-------- Material for the task --------
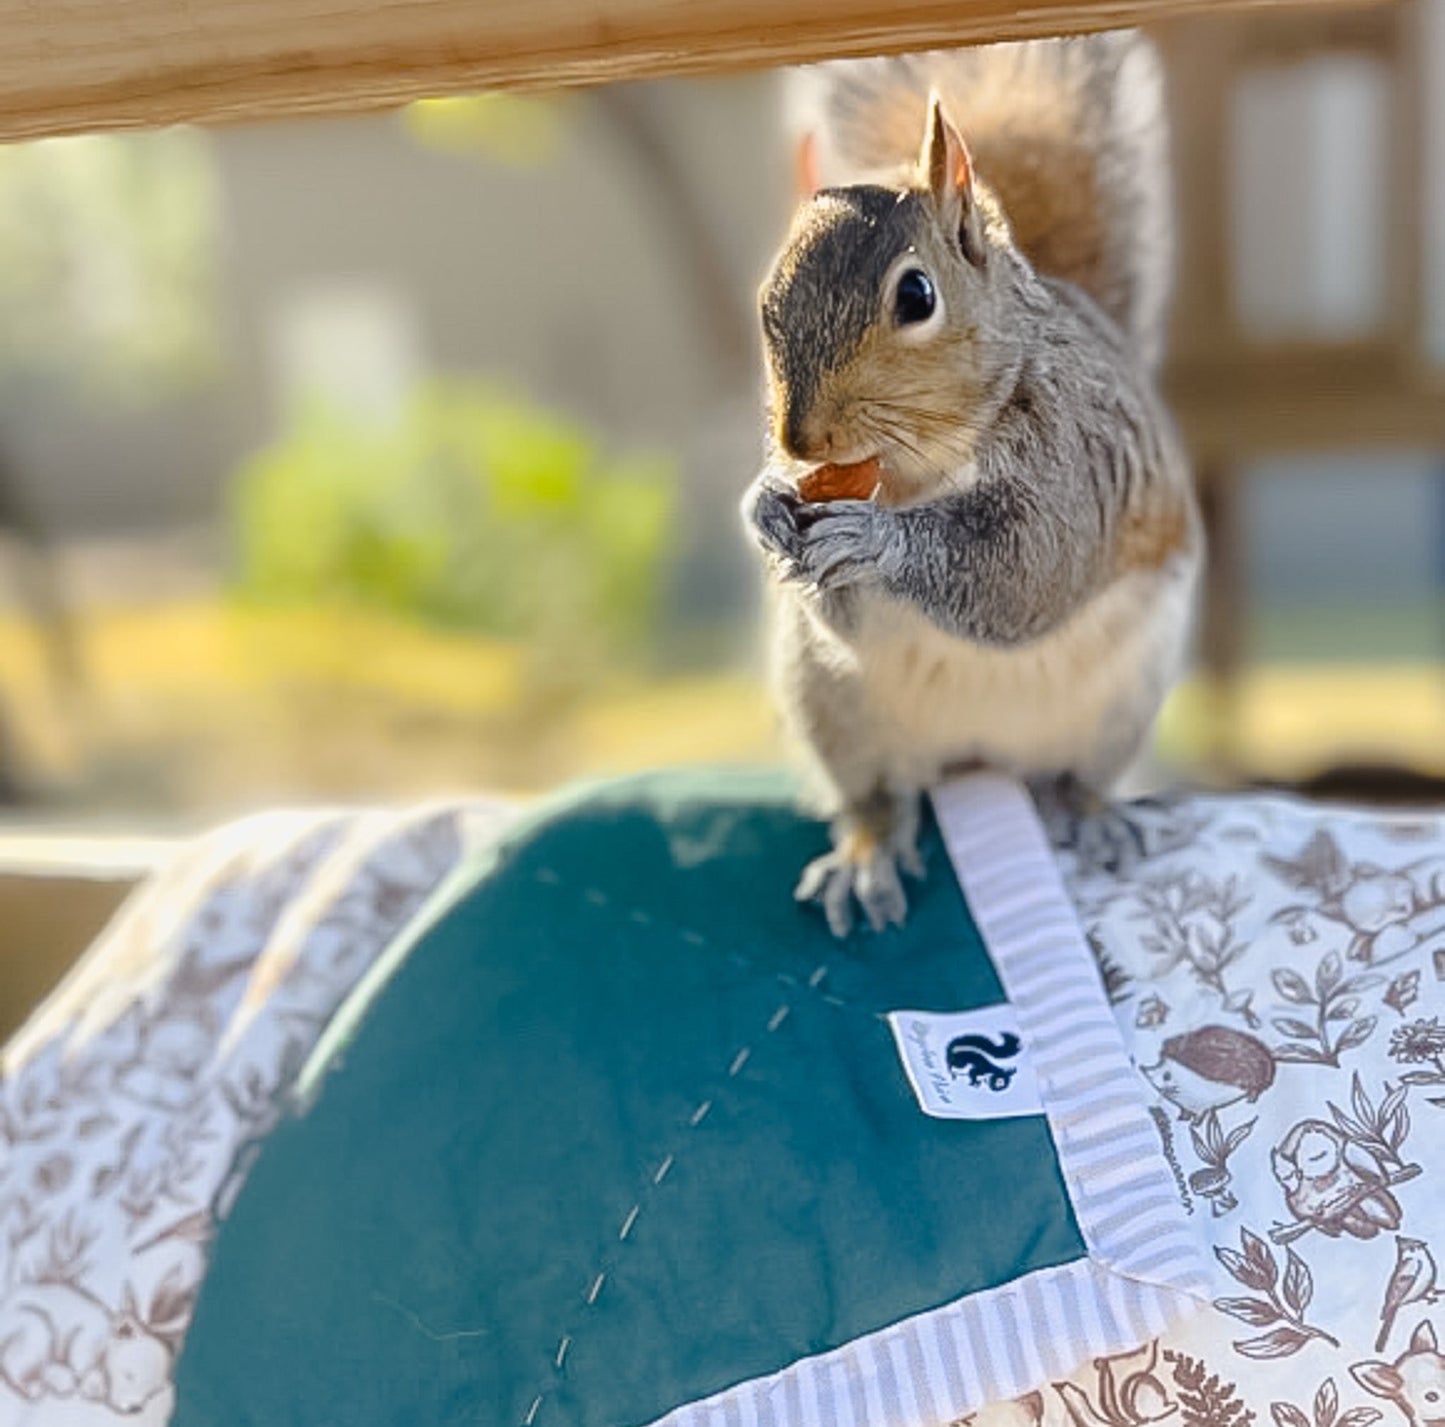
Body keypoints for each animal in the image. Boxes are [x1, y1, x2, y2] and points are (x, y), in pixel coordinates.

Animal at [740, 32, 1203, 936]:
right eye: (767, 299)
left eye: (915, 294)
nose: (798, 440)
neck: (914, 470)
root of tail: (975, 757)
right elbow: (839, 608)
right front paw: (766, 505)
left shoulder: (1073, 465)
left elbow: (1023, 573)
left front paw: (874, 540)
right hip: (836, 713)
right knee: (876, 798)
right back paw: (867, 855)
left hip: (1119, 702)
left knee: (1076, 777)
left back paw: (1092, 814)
--------
-------- Material for the task --------
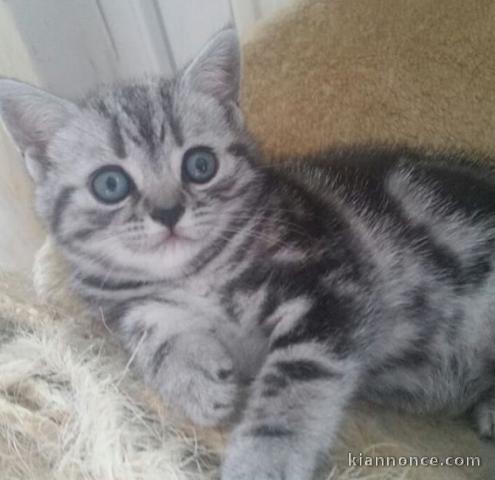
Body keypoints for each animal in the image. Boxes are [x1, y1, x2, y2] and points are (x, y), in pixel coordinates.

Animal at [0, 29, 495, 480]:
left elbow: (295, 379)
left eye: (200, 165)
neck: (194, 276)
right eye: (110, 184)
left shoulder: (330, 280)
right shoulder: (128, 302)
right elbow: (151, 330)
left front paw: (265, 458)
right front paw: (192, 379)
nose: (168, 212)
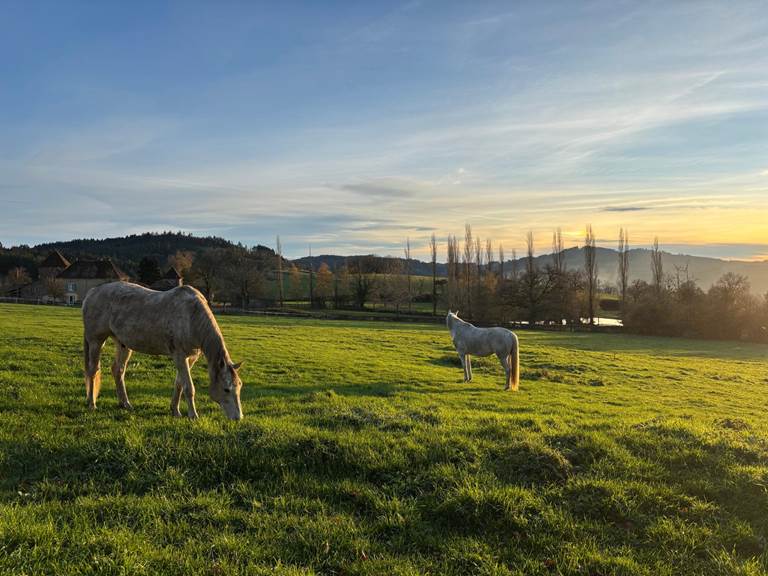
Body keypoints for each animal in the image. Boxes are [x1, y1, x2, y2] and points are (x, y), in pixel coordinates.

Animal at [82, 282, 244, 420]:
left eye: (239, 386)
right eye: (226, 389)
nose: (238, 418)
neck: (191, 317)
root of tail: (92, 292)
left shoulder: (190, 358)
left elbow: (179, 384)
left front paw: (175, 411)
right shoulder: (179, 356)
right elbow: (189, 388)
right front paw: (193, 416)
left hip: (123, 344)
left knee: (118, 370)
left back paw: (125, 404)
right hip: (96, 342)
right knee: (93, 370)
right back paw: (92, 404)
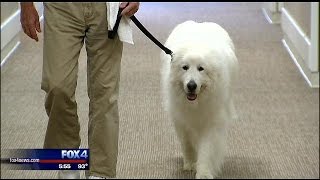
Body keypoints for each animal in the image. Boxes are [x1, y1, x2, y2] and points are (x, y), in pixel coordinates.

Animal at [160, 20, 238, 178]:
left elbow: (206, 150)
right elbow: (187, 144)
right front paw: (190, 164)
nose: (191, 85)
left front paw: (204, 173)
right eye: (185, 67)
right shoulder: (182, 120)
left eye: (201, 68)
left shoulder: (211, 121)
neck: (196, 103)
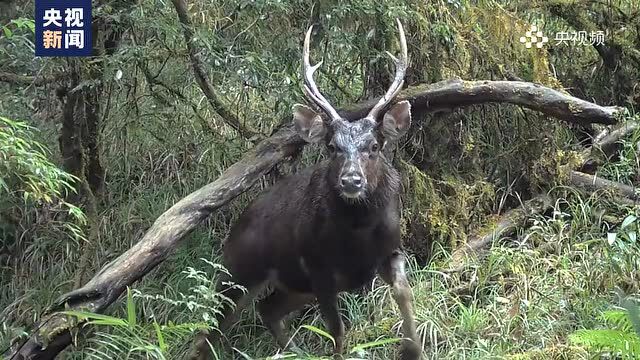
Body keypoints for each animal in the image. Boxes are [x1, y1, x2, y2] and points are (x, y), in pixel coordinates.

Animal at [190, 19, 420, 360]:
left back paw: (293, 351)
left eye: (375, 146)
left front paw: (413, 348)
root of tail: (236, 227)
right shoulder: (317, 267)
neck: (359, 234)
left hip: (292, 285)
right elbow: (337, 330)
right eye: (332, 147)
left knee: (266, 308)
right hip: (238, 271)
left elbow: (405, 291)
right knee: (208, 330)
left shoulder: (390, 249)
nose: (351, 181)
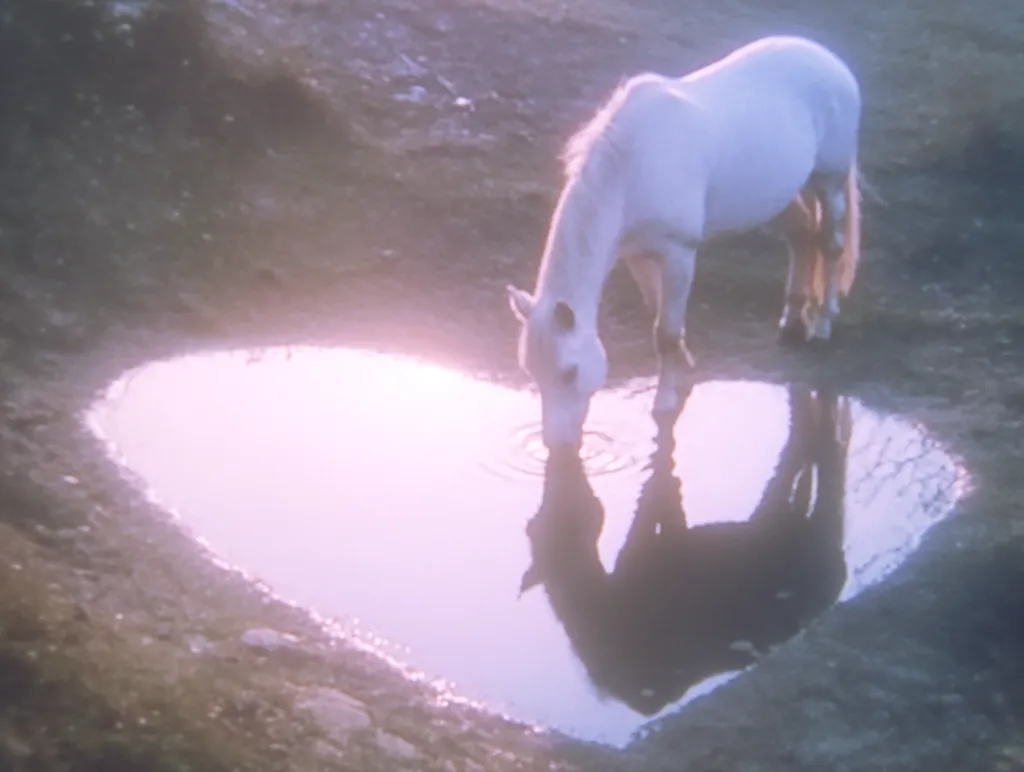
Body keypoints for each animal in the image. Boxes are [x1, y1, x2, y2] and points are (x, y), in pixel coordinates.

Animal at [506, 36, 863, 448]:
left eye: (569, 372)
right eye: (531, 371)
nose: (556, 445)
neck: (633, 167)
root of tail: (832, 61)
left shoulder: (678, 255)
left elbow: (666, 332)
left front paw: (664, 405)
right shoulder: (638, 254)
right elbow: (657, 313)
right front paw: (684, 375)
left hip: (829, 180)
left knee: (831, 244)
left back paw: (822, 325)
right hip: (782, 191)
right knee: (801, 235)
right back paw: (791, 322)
--------
-------- Material for the task --------
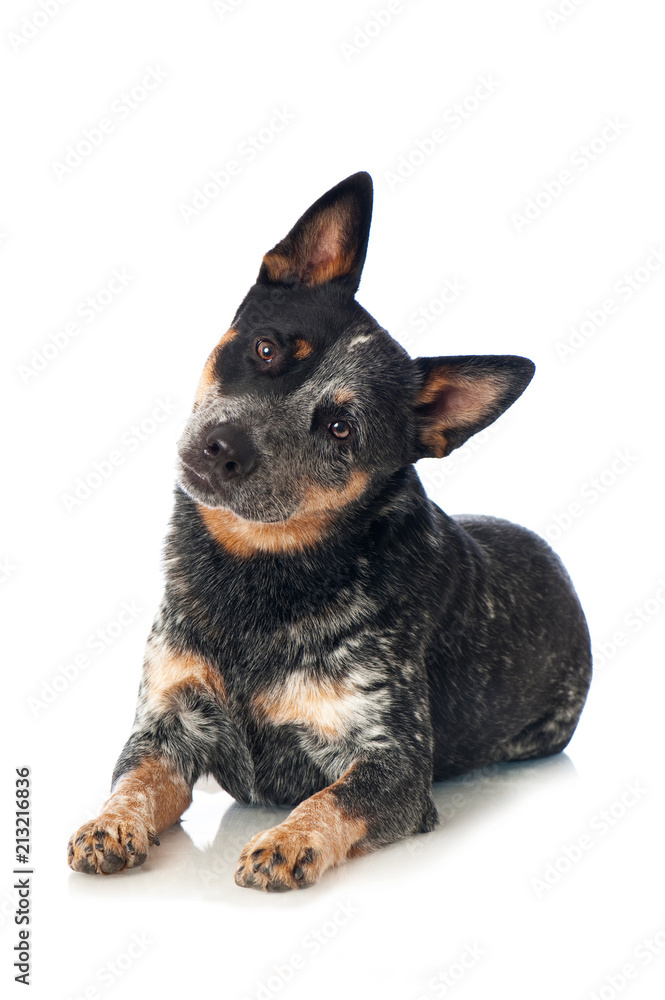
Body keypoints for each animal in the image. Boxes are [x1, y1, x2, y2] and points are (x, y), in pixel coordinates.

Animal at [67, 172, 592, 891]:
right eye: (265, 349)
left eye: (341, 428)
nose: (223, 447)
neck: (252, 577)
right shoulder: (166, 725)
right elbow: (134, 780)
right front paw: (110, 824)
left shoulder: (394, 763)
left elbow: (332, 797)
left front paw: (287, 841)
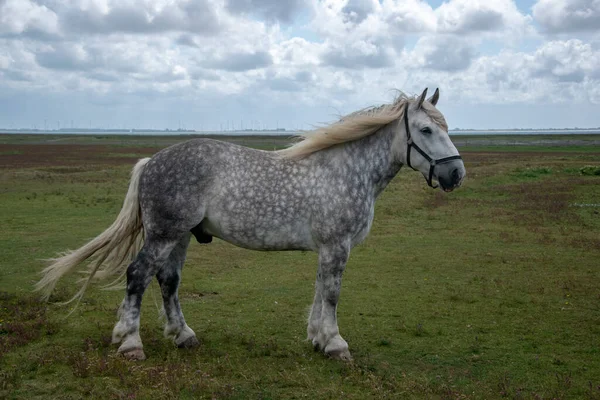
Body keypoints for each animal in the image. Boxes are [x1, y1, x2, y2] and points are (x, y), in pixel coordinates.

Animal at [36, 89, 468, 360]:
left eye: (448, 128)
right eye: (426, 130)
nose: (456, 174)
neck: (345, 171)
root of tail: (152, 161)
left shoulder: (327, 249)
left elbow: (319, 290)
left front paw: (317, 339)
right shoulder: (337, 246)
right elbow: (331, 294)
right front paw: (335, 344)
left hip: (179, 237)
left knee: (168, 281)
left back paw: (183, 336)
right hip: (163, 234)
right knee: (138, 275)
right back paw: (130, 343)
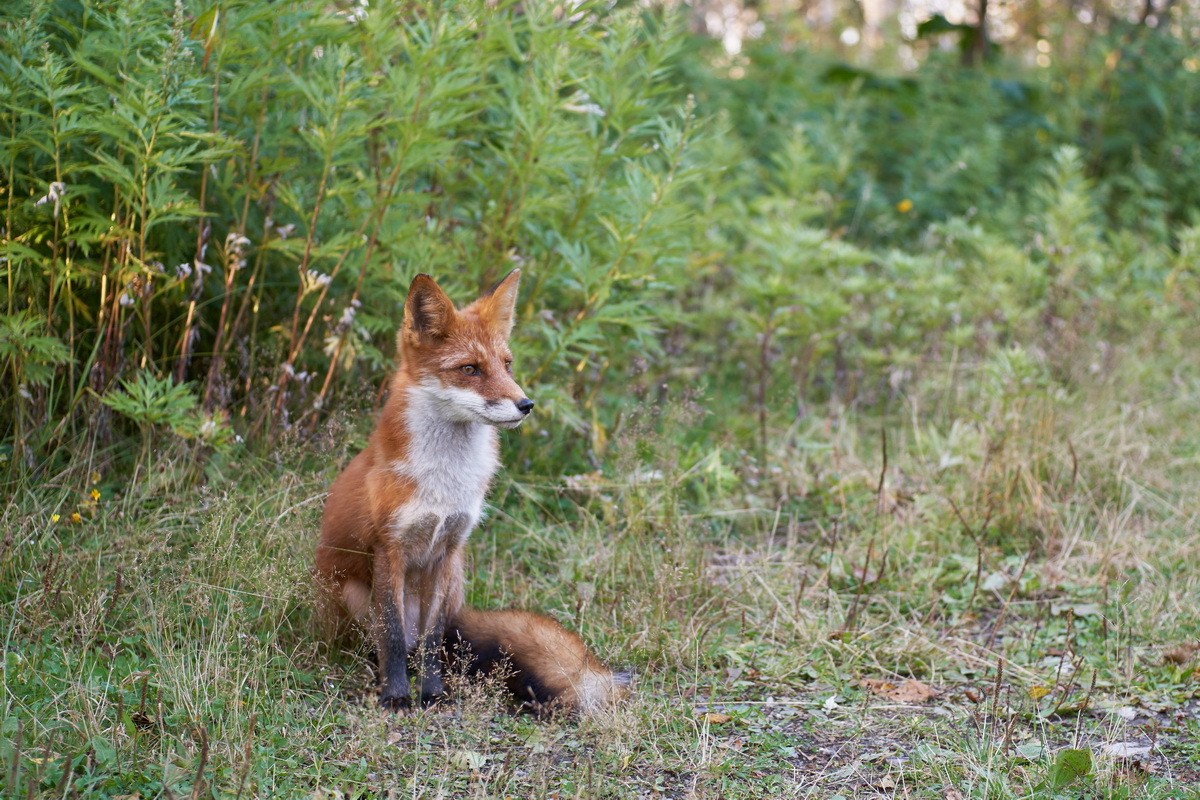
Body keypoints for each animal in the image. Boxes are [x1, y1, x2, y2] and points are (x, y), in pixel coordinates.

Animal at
--------
**What to work on:** All that is wanted is a faithful reproduction of the line above with "left hip: (829, 180)", the line with "right back paw: (791, 322)", and every line in between.

**Written reply:**
left hip: (829, 180)
left knee: (831, 244)
left back paw: (822, 325)
right hip: (782, 191)
right knee: (801, 235)
right back paw: (791, 322)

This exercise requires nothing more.